The rule is to run practical pilots rather than waiting for a perfect business case or a finished product. Small and fast trials are the safest way to stress test the system in your own environment.
This is how you discover the truth. Batteries may die in the cold. Sensors may be blinded by dust. A pilot is not a rehearsal for deployment. It is the strongest due diligence tool you have to learn whether the technology can survive daily operations.
Red-Team It and Let People Break It
Structured tests are useful, but real resilience comes from the active challenge of the people who know best. Before committing to a large rollout, you should invite your own experts to attack the system with one purpose: to break it.
The rule is not to rely on the vendor’s explanation of failure. Ask site engineers, IT security, and operators to find weaknesses. Give them permission to fail the technology during the pilot.
Every tool has a breaking point. It might be a sequence of operator actions, a lost network packet, or a sensor blocked at the wrong moment. If your team breaks it early, you can fix the process. If you wait until it is live, the technology will break you instead.
From Trust to Informed Confidence
At the heart of industrial AI and emerging tech is a simple truth: innovation in high-risk environments carries real responsibility. The duty of care is not just a slogan: it is the lens through which every decision, pilot, and assessment must be viewed.

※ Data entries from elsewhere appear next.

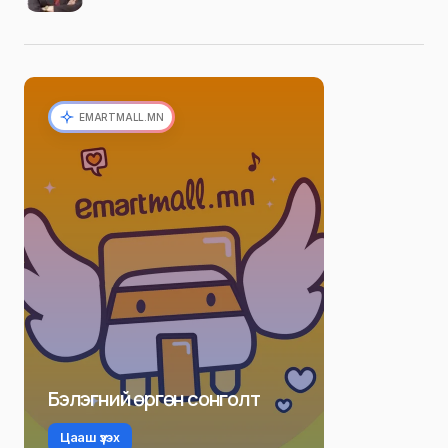
EMARTMALL.MN
Бэлэгний өргөн сонголт
Цааш үзэх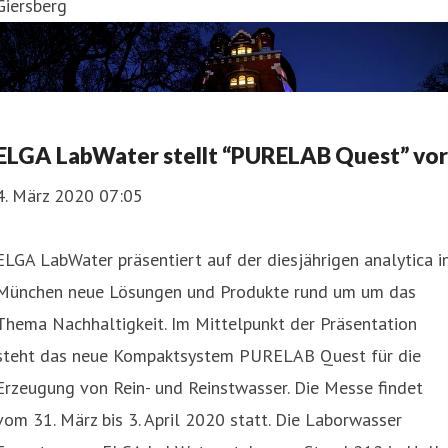
Giersberg
ELGA LabWater stellt “PURELAB Quest” vor
4. März 2020 07:05
ELGA LabWater präsentiert auf der diesjährigen analytica i
München neue Lösungen und Produkte rund um um das
Thema Nachhaltigkeit. Im Mittelpunkt der Präsentation
steht das neue Kompaktsystem PURELAB Quest für die
Erzeugung von Rein- und Reinstwasser. Die Messe findet
vom 31. März bis 3. April 2020 statt. Die Laborwasser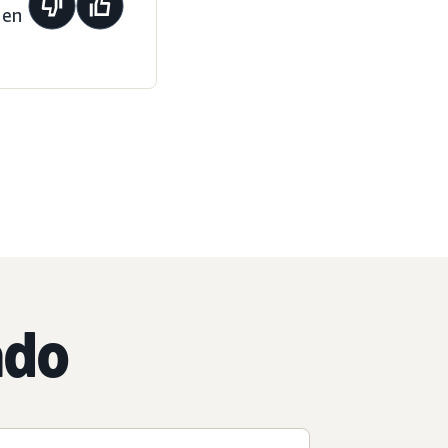
 en
ado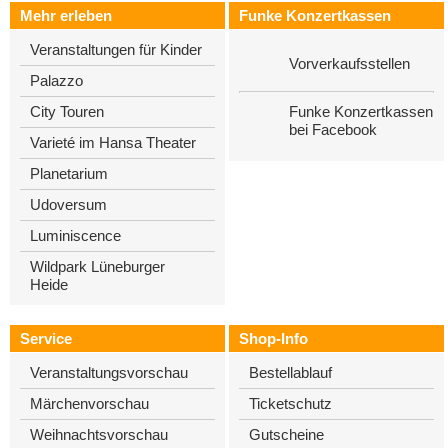
Mehr erleben
Funke Konzertkassen
Veranstaltungen für Kinder
Vorverkaufsstellen
Palazzo
Funke Konzertkassen
City Touren
bei Facebook
Varieté im Hansa Theater
Planetarium
Udoversum
Luminiscence
Wildpark Lüneburger
Heide
Service
Shop-Info
Veranstaltungsvorschau
Bestellablauf
Märchenvorschau
Ticketschutz
Weihnachtsvorschau
Gutscheine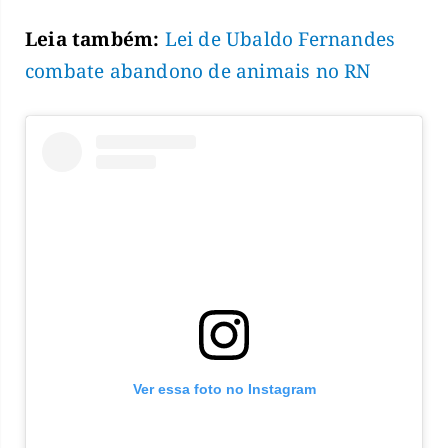
Leia também:
Lei de Ubaldo Fernandes
combate abandono de animais no RN
Ver essa foto no Instagram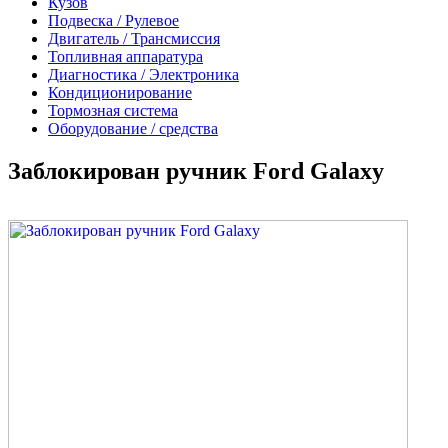
Кузов
Подвеска / Рулевое
Двигатель / Трансмиссия
Топливная аппаратура
Диагностика / Электроника
Кондиционирование
Тормозная система
Оборудование / средства
Заблокирован ручник Ford Galaxy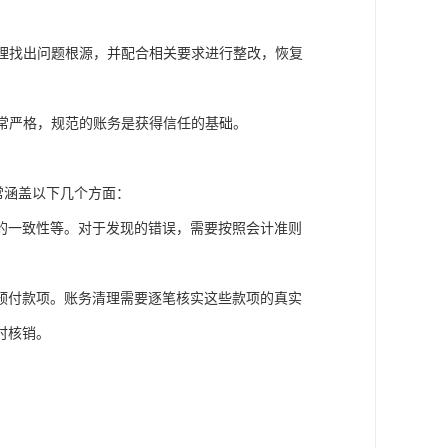
理找出问题根源，并配合相关要求进行整改，恢复
常严格，规范的账务是获得信任的基础。
常涵盖以下几个方面：
的一致性等。对于发现的错误，需要按照会计准则
预付款项。账务清理需要逐笔核实这些款项的真实
时核销。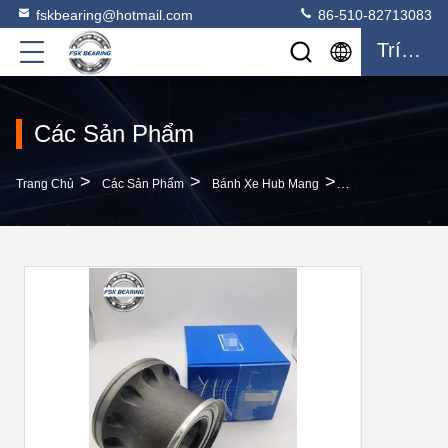
fskbearing@hotmail.com
86-510-82713083
Trích Dẫn
Các Sản Phẩm
>
>
>
Trang Chủ
Các Sản Phẩm
Bánh Xe Hub Mang
Thị Trường Euro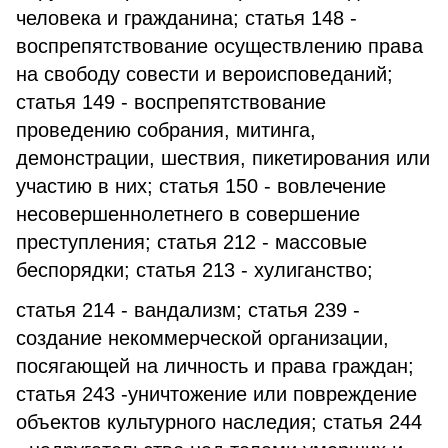
человека и гражданина; статья 148 -
воспрепятствование осуществлению права
на свободу совести и вероисповеданий;
статья 149 - воспрепятствование
проведению собрания, митинга,
демонстрации, шествия, пикетирования или
участию в них; статья 150 - вовлечение
несовершеннолетнего в совершение
преступления; статья 212 - массовые
беспорядки; статья 213 - хулиганство;
статья 214 - вандализм; статья 239 -
создание некоммерческой организации,
посягающей на личность и права граждан;
статья 243 -уничтожение или повреждение
объектов культурного наследия; статья 244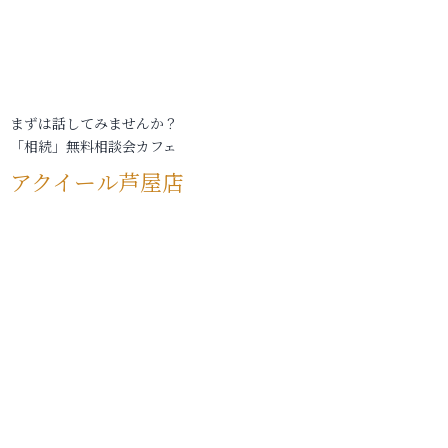
まずは話してみませんか？
「相続」無料相談会カフェ
アクイール芦屋店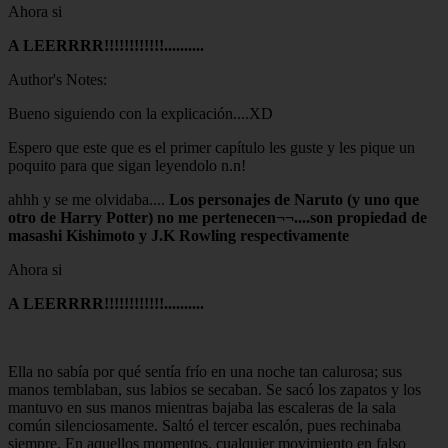
Ahora si
A LEERRRR!!!!!!!!!!!!..........
Author's Notes:
Bueno siguiendo con la explicación....XD
Espero que este que es el primer capítulo les guste y les pique un
poquito para que sigan leyendolo n.n!
ahhh y se me olvidaba....
Los personajes de Naruto (y uno que
otro de Harry Potter) no me pertenecen¬¬....son propiedad de
masashi Kishimoto y J.K Rowling respectivamente
Ahora si
A LEERRRR!!!!!!!!!!!!..........
Ella no sabía por qué sentía frío en una noche tan calurosa; sus
manos temblaban, sus labios se secaban. Se sacó los zapatos y los
mantuvo en sus manos mientras bajaba las escaleras de la sala
común silenciosamente. Saltó el tercer escalón, pues rechinaba
siempre. En aquellos momentos, cualquier movimiento en falso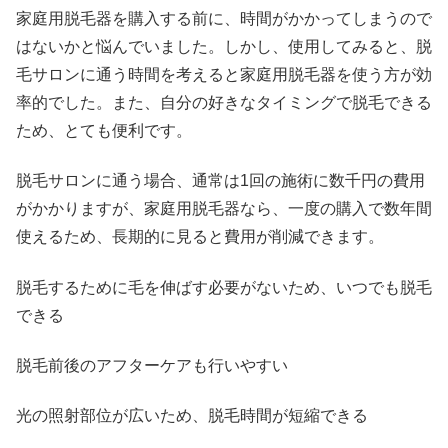
家庭用脱毛器を購入する前に、時間がかかってしまうので
はないかと悩んでいました。しかし、使用してみると、脱
毛サロンに通う時間を考えると家庭用脱毛器を使う方が効
率的でした。また、自分の好きなタイミングで脱毛できる
ため、とても便利です。
脱毛サロンに通う場合、通常は1回の施術に数千円の費用
がかかりますが、家庭用脱毛器なら、一度の購入で数年間
使えるため、長期的に見ると費用が削減できます。
脱毛するために毛を伸ばす必要がないため、いつでも脱毛
できる
脱毛前後のアフターケアも行いやすい
光の照射部位が広いため、脱毛時間が短縮できる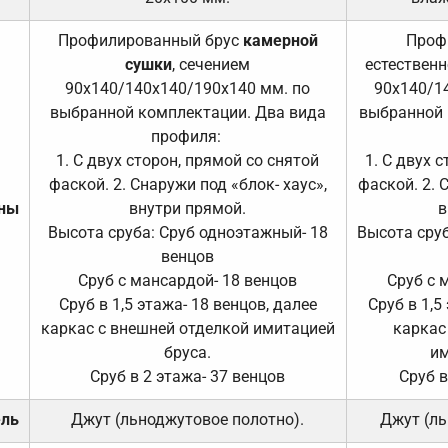
Профилированный брус
камерной
Проф
сушки
, сечением
естественн
90х140/140х140/190х140 мм. по
90х140/1
выбранной комплектации. Два вида
выбранной 
профиля:
1. С двух сторон, прямой со снятой
1. С двух 
фаской. 2. Снаружи под «блок- хаус»,
фаской. 2. 
ены
внутри прямой.
в
Высота сруба: Сруб одноэтажный- 18
Высота сруб
венцов
Сруб с мансардой- 18 венцов
Сруб с 
Сруб в 1,5 этажа- 18 венцов, далее
Сруб в 1,5
каркас с внешней отделкой имитацией
каркас
бруса.
им
Сруб в 2 этажа- 37 венцов
Сруб в
ель
Джут (льноджутовое полотно).
Джут (ль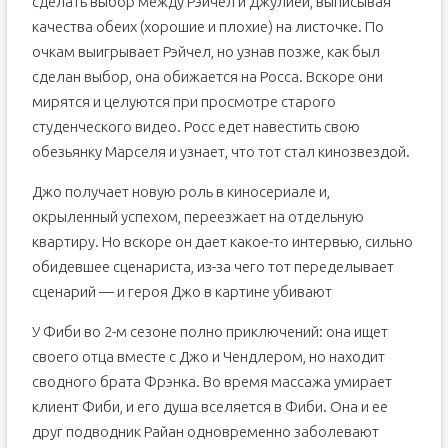
сделать выбор между Рэйчел и Джулией, выписывая
качества обеих (хорошие и плохие) на листочке. По
очкам выигрывает Рэйчел, но узнав позже, как был
сделан выбор, она обижается на Росса. Вскоре они
мирятся и целуются при просмотре старого
студенческого видео. Росс едет навестить свою
обезьянку Марселя и узнает, что тот стал кинозвездой.
Джо получает новую роль в киносериале и,
окрыленный успехом, переезжает на отдельную
квартиру. Но вскоре он дает какое-то интервью, сильно
обидевшее сценариста, из-за чего тот переделывает
сценарий — и героя Джо в картине убивают
У Фиби во 2-м сезоне полно приключений: она ищет
своего отца вместе с Джо и Чендлером, но находит
сводного брата Фрэнка. Во время массажа умирает
клиент Фиби, и его душа вселяется в Фиби. Она и ее
друг подводник Райан одновременно заболевают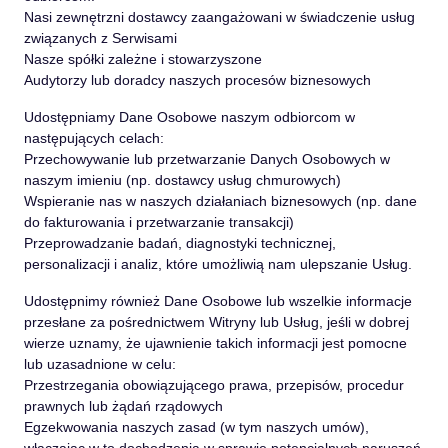
Nasi zewnętrzni dostawcy zaangażowani w świadczenie usług
związanych z Serwisami
Nasze spółki zależne i stowarzyszone
Audytorzy lub doradcy naszych procesów biznesowych
Udostępniamy Dane Osobowe naszym odbiorcom w
następujących celach:
Przechowywanie lub przetwarzanie Danych Osobowych w
naszym imieniu (np. dostawcy usług chmurowych)
Wspieranie nas w naszych działaniach biznesowych (np. dane
do fakturowania i przetwarzanie transakcji)
Przeprowadzanie badań, diagnostyki technicznej,
personalizacji i analiz, które umożliwią nam ulepszanie Usług.
Udostępnimy również Dane Osobowe lub wszelkie informacje
przesłane za pośrednictwem Witryny lub Usług, jeśli w dobrej
wierze uznamy, że ujawnienie takich informacji jest pomocne
lub uzasadnione w celu:
Przestrzegania obowiązującego prawa, przepisów, procedur
prawnych lub żądań rządowych
Egzekwowania naszych zasad (w tym naszych umów),
włączając w to dochodzenia w sprawie potencjalnych naruszeń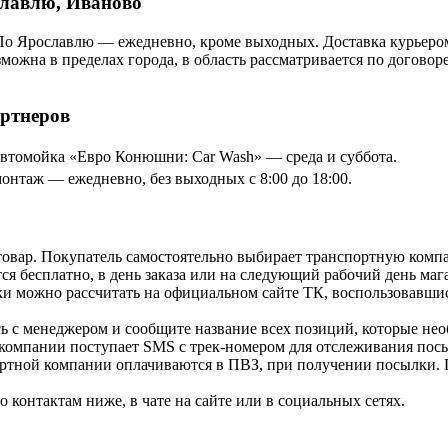
славлю, Иваново
По Ярославлю — ежедневно, кроме выходных. Доставка курьером
озможна в пределах города, в область рассматривается по догов
артнеров
томойка «Евро Конюшни: Car Wash» — среда и суббота.
онтаж — ежедневно, без выходных с 8:00 до 18:00.
товар. Покупатель самостоятельно выбирает транспортную компа
я бесплатно, в день заказа или на следующий рабочий день мага
и можно рассчитать на официальном сайте ТК, воспользовавши
ь с менеджером и сообщите название всех позиций, которые нео
 компании поступает SMS с трек-номером для отслеживания посы
ортной компании оплачиваются в ПВЗ, при получении посылки. 
контактам ниже, в чате на сайте или в социальных сетях.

The lessons for me are clear. Define the problem before chasing the solution. Understand exactly what is inside your technology. Map the limits of the tech in your real-world operations. Make sure your team can absorb it so that risks are reduced, not increased. Test early, and test for real. Let people challenge the system before it is fully deployed.
It is not about avoiding risk entirely. Nobody can. But it is about knowing your new tech well enough to be able to manage and mitigate the risks. Or choose to wait.
Innovation in this space is essential, but it must always be paired with the discipline to protect people, operations, and outcomes.